The acting as expected was top notch.  Bale owns Batman, he plays it better than anyone I’ve seen, no one should play this role for a long time unless it’s Bale, he’s perfected the duality of Batman/Bruce Wayne. Tom Hardy won me over as Bane, at first, I thought he was just a bellowing blowhard, but the details of his character and the way Hardy played it was superb.  Anne Hathaway also won me over, I really didn’t that she could pull off a complex, sophisticated performance, but she did, although I still think that she’s too young for the role.  My favorite performance belongs to Cotillard who has to give a complex and multilayered performance, and boy does she deliver.  Cotillard is a fantastic actress, and it’s getting to the point where I’d pay to hear her read the phone book.  Joseph Gordon Leavitt is one of the best young actors in the moies today, and he does not disappoint here.
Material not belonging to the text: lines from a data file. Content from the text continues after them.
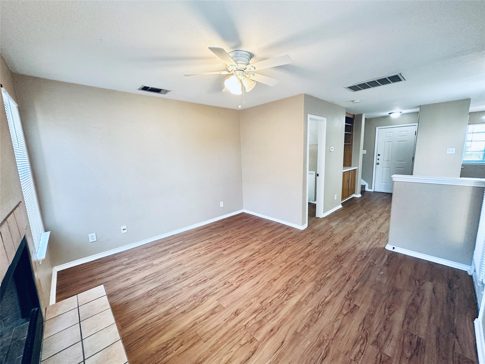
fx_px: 196
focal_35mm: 14
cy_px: 182
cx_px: 242
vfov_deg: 85.7
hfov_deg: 102.1
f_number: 2.2
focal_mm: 2.22
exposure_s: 1/60
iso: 200
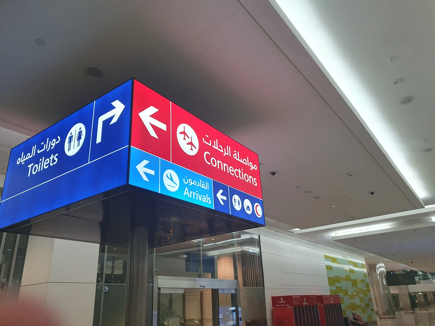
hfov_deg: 67.3
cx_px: 218
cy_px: 163
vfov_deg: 53.1
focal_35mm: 26
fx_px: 327
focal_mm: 4.32
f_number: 1.5
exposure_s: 1/100
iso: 50
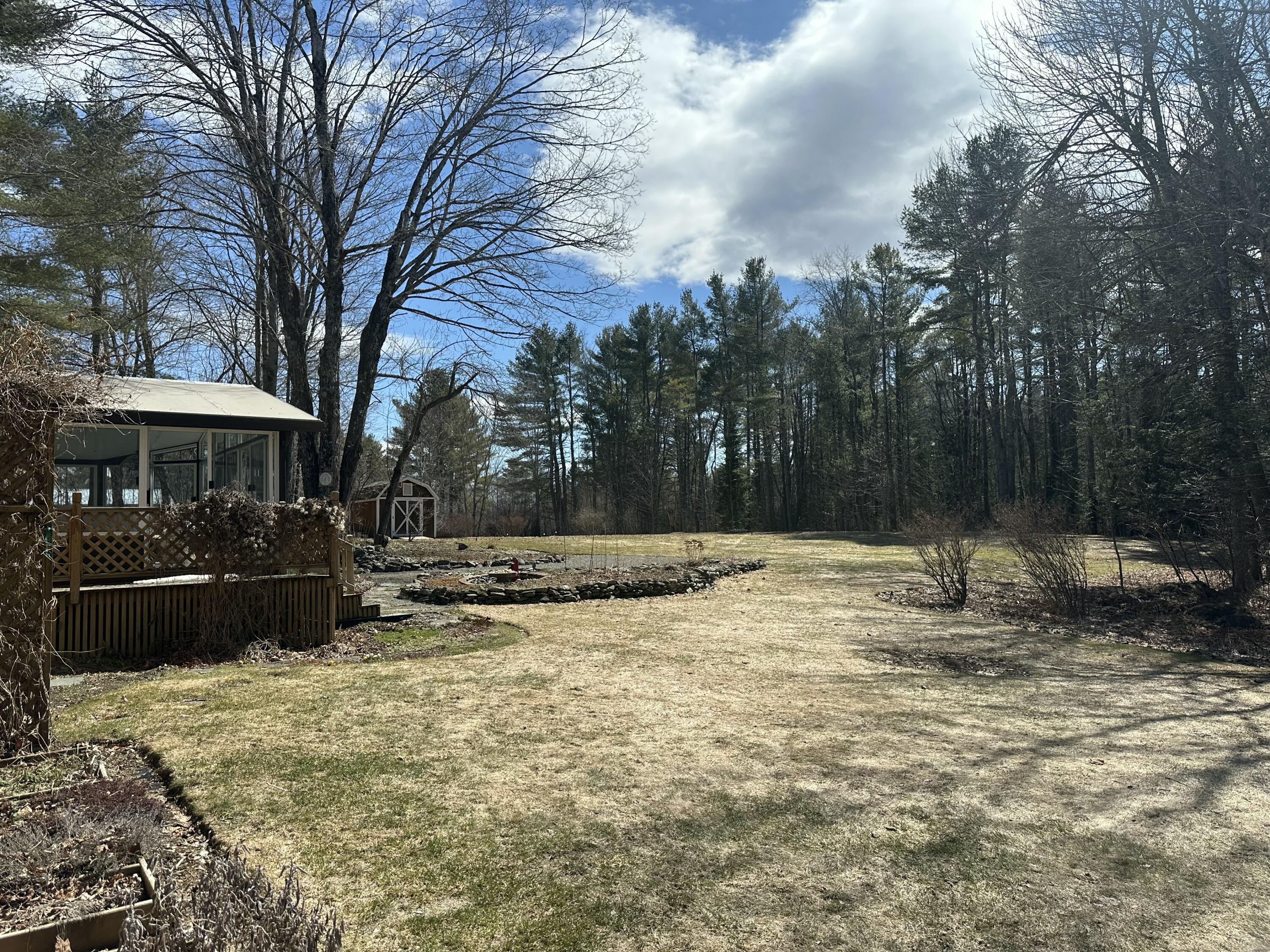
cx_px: 635
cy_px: 476
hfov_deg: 71.6
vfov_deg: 56.8
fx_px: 881
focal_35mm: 24
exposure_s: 1/5263
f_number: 1.78
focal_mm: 6.86
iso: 80
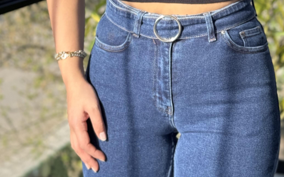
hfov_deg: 20.9
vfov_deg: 12.6
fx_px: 766
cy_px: -85
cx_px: 194
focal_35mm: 99
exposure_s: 1/349
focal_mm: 6.86
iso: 64
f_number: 1.78
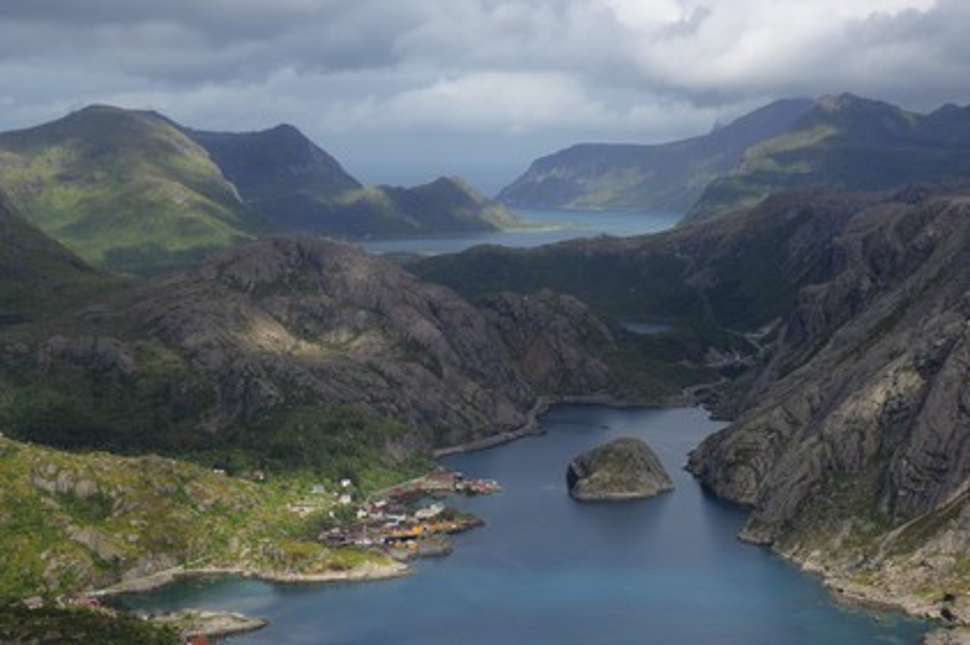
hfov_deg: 28.1
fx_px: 1938
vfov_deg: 18.9
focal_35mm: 72
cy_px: 322
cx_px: 485
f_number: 3.5
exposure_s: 1/1250
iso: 100
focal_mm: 48
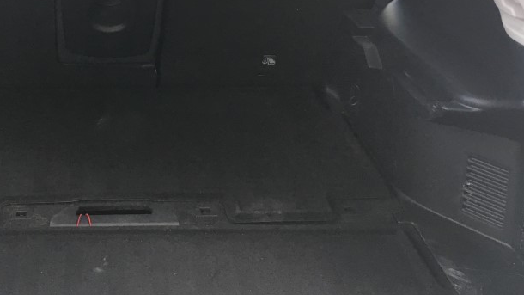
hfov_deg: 38.4
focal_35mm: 53
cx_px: 143
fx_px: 736
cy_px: -6
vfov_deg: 21.7
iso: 32
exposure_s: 1/30
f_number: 2.2
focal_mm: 4.15
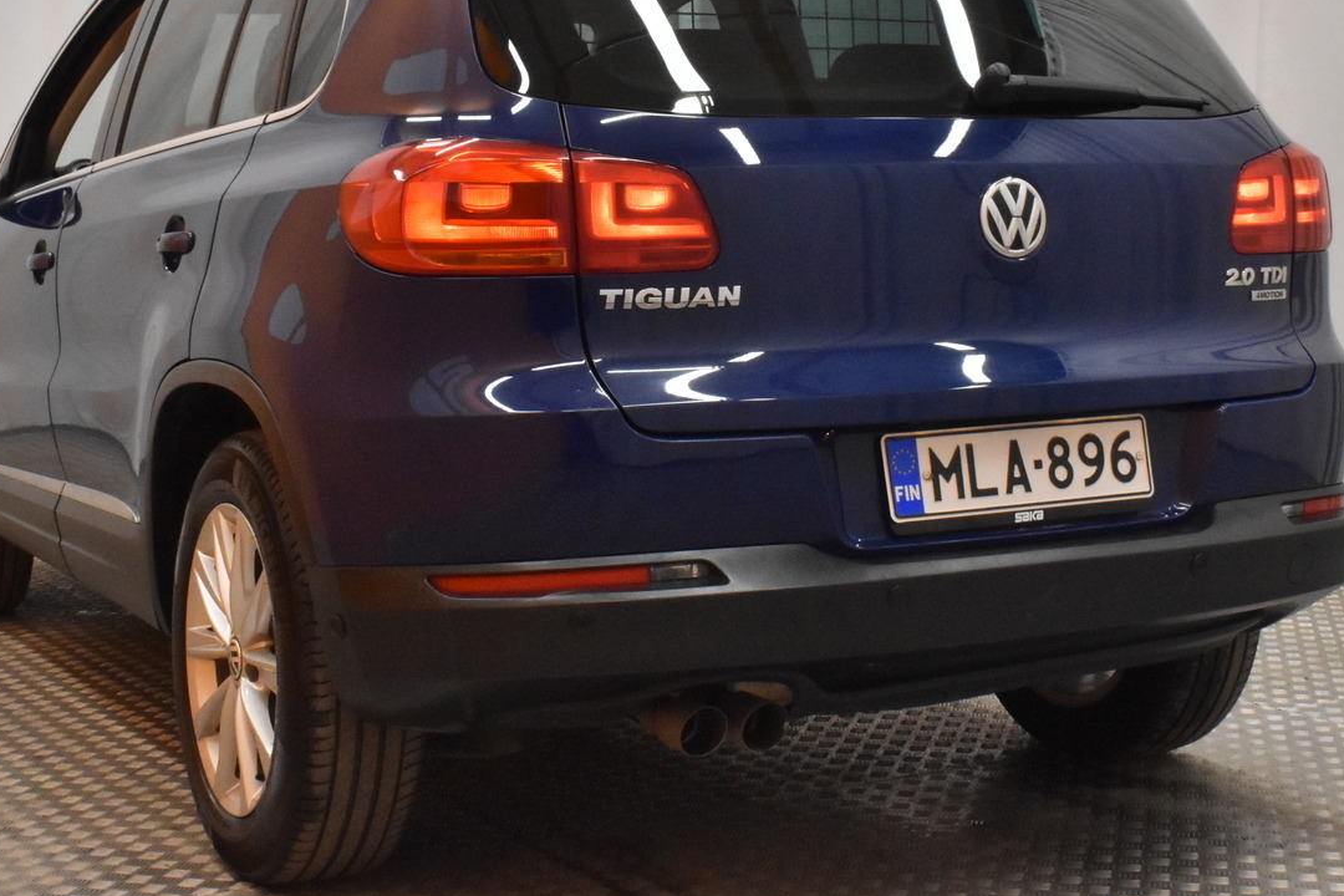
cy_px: 307
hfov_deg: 33.0
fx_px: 2268
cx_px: 632
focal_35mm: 61
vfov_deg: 22.3
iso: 2800
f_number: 22
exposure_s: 1/40
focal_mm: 27
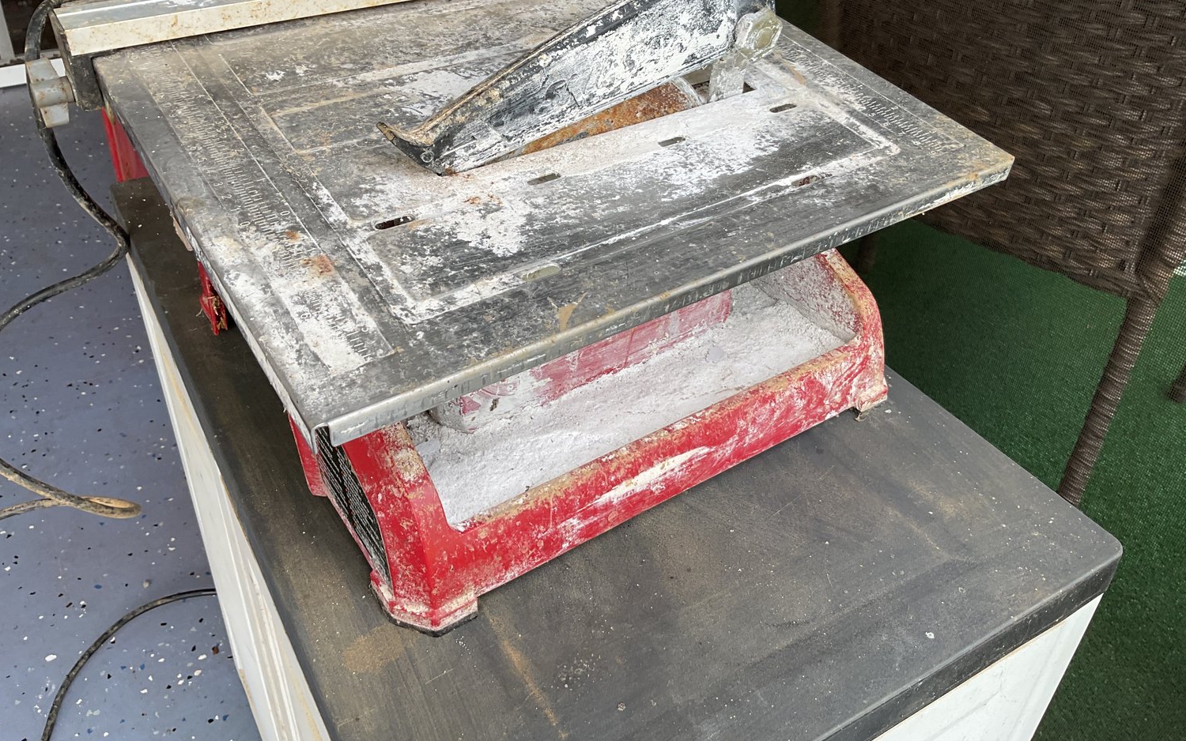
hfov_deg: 61.2
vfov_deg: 40.5
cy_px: 308
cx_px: 593
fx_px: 1002
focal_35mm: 31
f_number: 1.8
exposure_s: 1/115
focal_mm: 3
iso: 16
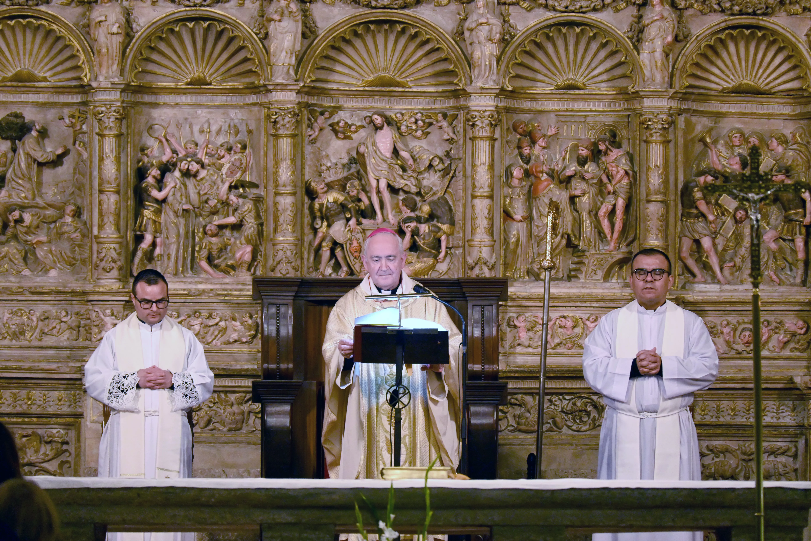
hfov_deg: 5.5
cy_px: 270
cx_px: 406
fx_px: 8447
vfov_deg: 3.7
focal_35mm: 375
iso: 3200
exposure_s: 1/60
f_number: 6.3
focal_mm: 250
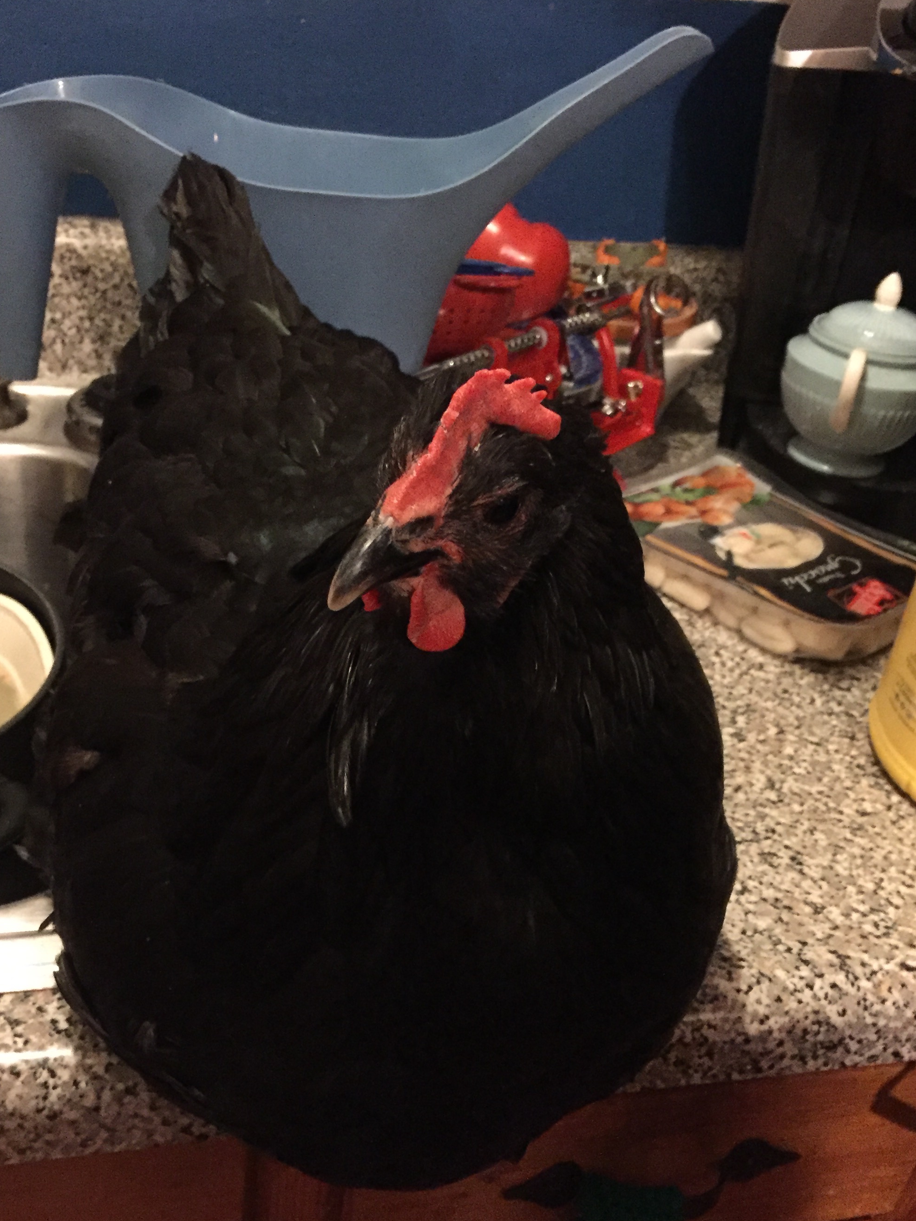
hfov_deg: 39.7
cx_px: 453
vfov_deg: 51.2
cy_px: 694
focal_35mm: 36
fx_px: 1270
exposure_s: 1/15
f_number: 2.2
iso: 400
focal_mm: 4.15
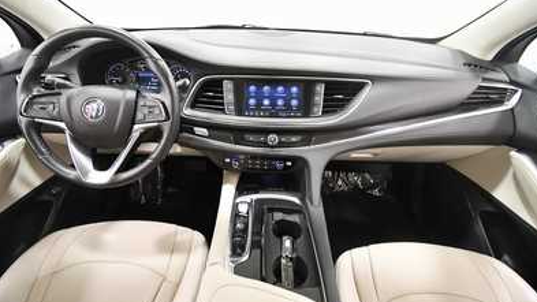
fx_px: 228
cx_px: 272
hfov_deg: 99.4
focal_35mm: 16
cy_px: 133
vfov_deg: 66.8
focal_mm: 10
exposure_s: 1/100
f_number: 4.5
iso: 3200
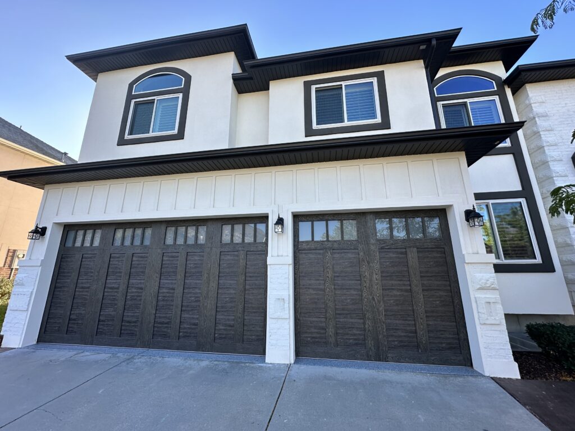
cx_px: 288
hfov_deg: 102.1
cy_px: 216
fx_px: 233
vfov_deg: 85.7
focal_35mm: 14
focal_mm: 2.22
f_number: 2.2
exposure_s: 1/320
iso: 40
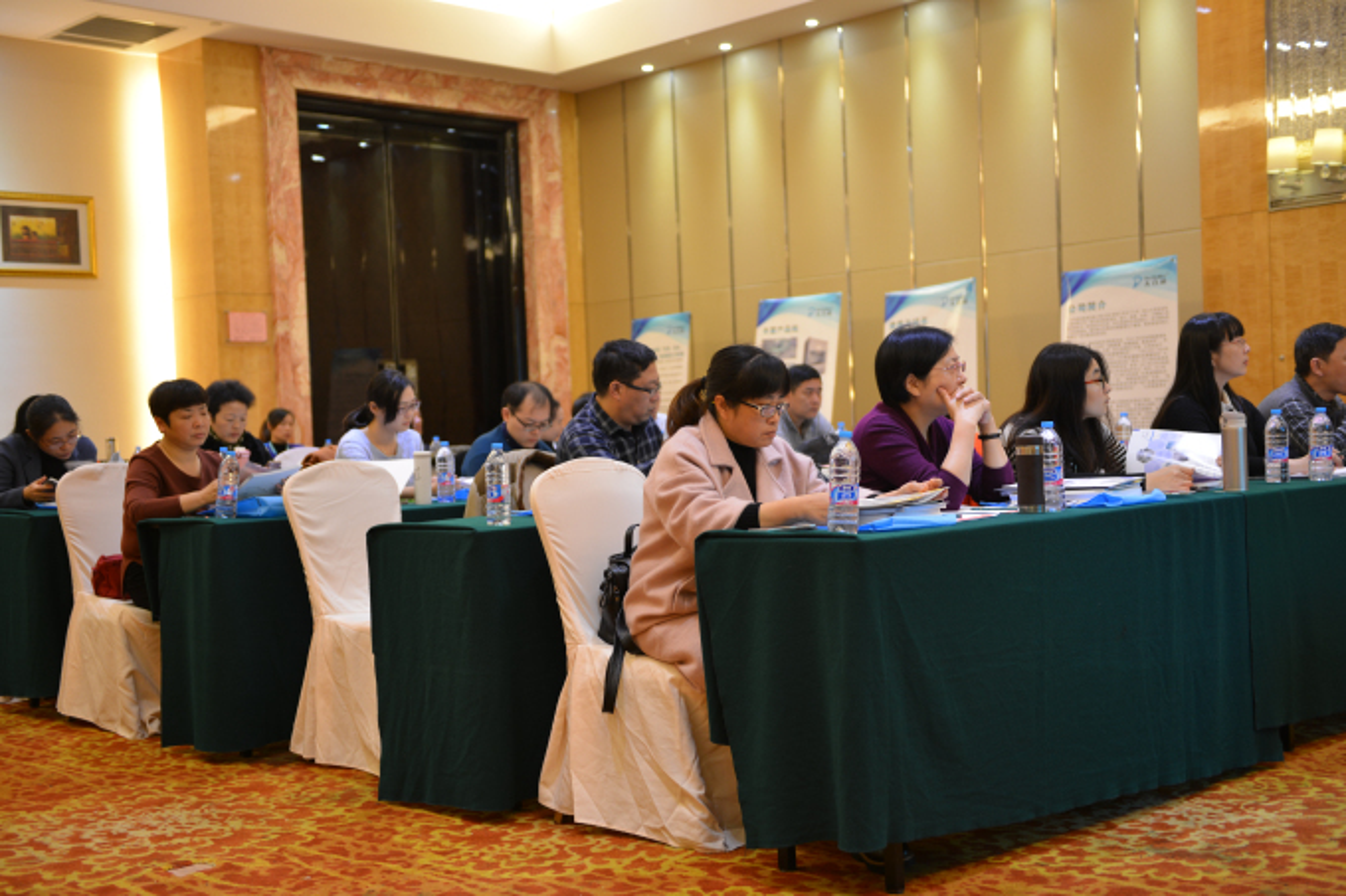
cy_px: 448
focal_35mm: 45
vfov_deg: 29.9
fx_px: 1682
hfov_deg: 43.6
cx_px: 673
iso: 400
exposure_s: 1/25
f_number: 2.8
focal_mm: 45
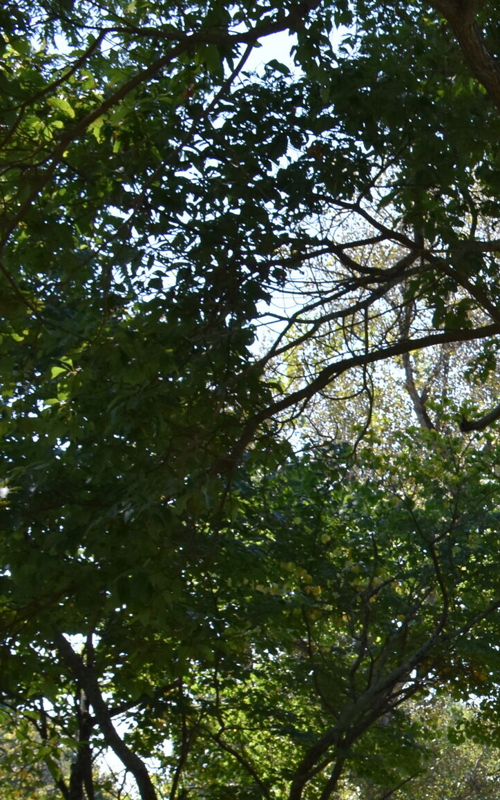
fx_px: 1591
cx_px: 890
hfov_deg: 15.4
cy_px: 667
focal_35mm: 73
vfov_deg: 27.5
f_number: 8
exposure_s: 1/500
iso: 500
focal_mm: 18
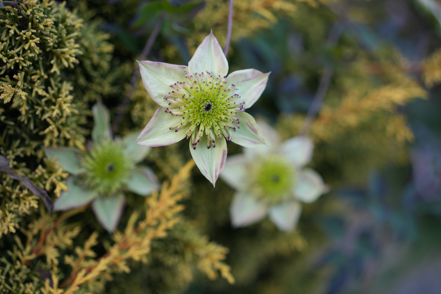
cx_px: 220
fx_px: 490
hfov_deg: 48.5
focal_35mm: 40
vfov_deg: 33.4
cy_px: 147
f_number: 2.8
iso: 100
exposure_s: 1/160
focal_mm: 40
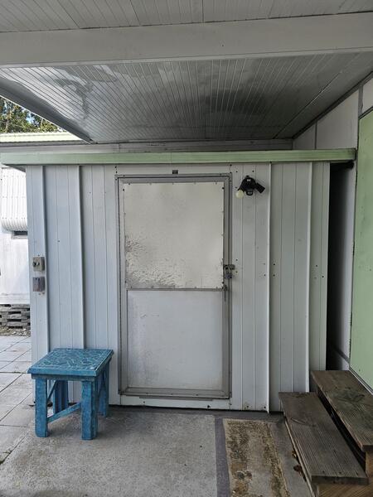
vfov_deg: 73.9
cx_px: 186
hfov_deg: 58.9
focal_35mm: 23
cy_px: 248
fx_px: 330
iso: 25
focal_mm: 6.3
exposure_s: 1/359
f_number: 1.7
This is by far the best movie of the year.  See it.
 My first viewing of this movie came on July 21st, in  the wake of the senseless killing of 12 people in Colorado, who wanted nothing more than to escape the problems of society by watching a movie.  Little did they know they’d soon confront a grave problem facing our society, a madman with a gun.  I send my deepest condolences to the families who lost members of their family in the shooting spree.  While it was surreal seeing a movie with police standing guard outside the theater, movies are a way of life for me, and I will never give that up, no matter the circumstance.  I subsequently saw the movie two weeks later, and enjoyed it just as much, still saddened by the tragedy that happened two weeks before in my favorite venue, a movie theater.
The Dark Knight Rises.  Rise out of your chair, go to a theater and see it for yourself.